» Challenges:
**a)** Please reproduce the Perl Monks thread about unique array values word for word, everything from "Replies are listed" down to "and map part??".
**b)** Carry on the Perl Monks thread about unique array values from the point where it stops.

» Extract:
┌──

Anonymous Monk has asked for the wisdom of the Perl Monks concerning the following question:

I have an array where I print out the values but I really need just the unique values. Please advise how I can get just the unique values in this array?
push(@values, $var); foreach (@values) { print "$_\n"; }

Replies are listed 'Best First'.
Re: Unique values in array
by broquaint (Abbot) on Jun 27, 2003 at 14:51 UTC
    If you don't mind losing order then you can just 'hashify' it e.g
    my @array = qw/ foo bar baz foo quux baz /; print map "$_\n", keys %{ {map {$_ => 1} @array} }; __output__ foo quux baz bar

    HTH

    _________
    broquaint

      Thank you, it now works. If possible can you please explain what is going on in this statement?
      print map "$_\n", keys %{ {map {$_ => 1} @array} };
      I am lost on the keys and map part??

└──

» Given data:
┌──

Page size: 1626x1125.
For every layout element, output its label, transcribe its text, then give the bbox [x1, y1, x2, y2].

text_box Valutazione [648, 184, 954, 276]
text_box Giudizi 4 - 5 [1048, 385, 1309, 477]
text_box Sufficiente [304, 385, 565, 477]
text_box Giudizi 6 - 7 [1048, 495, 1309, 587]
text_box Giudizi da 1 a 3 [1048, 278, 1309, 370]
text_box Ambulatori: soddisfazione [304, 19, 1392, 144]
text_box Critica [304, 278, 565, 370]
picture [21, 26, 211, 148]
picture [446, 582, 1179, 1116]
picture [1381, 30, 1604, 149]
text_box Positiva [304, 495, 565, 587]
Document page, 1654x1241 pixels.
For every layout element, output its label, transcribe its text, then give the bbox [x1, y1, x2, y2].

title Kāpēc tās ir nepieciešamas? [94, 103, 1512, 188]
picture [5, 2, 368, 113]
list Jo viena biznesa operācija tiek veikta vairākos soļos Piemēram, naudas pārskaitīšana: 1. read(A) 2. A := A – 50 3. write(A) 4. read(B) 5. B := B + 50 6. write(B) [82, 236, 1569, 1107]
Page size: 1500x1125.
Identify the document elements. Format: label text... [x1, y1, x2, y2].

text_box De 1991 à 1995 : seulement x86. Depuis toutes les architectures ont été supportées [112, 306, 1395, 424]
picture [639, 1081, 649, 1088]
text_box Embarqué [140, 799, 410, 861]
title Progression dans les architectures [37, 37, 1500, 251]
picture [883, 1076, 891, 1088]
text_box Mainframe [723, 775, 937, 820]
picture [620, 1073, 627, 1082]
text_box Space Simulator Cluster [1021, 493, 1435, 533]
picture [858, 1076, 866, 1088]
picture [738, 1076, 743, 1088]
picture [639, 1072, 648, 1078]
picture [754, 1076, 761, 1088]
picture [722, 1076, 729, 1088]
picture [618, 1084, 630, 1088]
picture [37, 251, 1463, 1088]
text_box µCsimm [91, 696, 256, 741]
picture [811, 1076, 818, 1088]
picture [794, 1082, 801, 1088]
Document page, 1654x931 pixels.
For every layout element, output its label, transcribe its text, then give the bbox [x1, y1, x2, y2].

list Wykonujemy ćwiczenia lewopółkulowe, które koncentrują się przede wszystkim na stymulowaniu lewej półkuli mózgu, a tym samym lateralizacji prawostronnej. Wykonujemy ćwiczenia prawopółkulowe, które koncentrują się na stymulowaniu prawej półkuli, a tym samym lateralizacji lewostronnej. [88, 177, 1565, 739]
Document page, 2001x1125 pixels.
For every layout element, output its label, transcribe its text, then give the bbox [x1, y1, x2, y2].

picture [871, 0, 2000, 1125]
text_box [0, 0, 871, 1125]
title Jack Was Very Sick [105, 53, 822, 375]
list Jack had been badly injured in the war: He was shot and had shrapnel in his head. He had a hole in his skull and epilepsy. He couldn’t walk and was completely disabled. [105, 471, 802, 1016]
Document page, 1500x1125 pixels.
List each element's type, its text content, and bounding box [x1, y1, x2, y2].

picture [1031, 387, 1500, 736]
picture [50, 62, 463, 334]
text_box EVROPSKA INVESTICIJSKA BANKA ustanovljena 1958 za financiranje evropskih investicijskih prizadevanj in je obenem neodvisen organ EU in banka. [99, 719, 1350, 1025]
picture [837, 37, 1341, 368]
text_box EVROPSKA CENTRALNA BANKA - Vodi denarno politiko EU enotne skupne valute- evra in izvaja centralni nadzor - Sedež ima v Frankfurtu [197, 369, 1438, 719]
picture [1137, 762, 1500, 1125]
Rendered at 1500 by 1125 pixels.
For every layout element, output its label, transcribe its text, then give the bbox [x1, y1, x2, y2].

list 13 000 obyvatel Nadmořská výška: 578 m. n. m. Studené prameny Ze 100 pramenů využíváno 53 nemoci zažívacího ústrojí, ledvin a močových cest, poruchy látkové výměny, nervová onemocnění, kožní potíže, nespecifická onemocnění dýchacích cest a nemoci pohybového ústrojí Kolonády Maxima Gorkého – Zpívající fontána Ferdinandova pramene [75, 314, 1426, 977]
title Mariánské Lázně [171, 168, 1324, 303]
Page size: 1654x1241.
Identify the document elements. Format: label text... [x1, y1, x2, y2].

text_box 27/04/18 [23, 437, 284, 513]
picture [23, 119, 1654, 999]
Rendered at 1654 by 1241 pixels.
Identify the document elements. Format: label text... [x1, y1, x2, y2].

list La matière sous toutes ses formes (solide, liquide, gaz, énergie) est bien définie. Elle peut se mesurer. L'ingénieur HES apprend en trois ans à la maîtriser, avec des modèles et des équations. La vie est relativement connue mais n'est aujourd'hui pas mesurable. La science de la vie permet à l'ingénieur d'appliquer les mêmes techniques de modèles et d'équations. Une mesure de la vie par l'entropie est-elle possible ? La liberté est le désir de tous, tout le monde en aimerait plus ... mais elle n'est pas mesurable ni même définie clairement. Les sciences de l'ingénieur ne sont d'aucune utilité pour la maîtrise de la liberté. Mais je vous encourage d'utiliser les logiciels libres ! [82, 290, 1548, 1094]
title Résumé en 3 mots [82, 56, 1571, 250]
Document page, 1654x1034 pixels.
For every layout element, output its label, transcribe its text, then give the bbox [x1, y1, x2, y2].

└──

» Responses for each task:
**a)**
Replies are listed 'Best First'.
Re: Unique values in array
by broquaint (Abbot) on Jun 27, 2003 at 14:51 UTC
    If you don't mind losing order then you can just 'hashify' it e.g
    my @array = qw/ foo bar baz foo quux baz /; print map "$_\n", keys %{ {map {$_ => 1} @array} }; __output__ foo quux baz bar

    HTH

    _________
    broquaint

      Thank you, it now works. If possible can you please explain what is going on in this statement?
      print map "$_\n", keys %{ {map {$_ => 1} @array} };
      I am lost on the keys and map part??

**b)**
        Alrighty, let's break it down then
        map { $_ => 1 } @array
        For each value in @array apply the transform in the block (denoted by the curly braces), in this case create a two element list consisting of each element of the list and a literal 1, collect the output of those transforms and return them as a list. So the map creates a list of key-value pairs (although the value is superfluous in this case) perfect for a hash ...
        { map { $_ => 1 } @array }
        The extra curly braces around the map statement create an anonymous hash, so all duplicate keys in the list created by map are collapsed in the anonymous hash.
        keys %{ {map {$_ => 1} @array} }
        Dereference the anonymous hash created and return a list of its keys.
        print map "$_\n", keys %{ {map {$_ => 1} @array} };
        The final map then simply a creates a list where each key has a \n appended and then print prints that list.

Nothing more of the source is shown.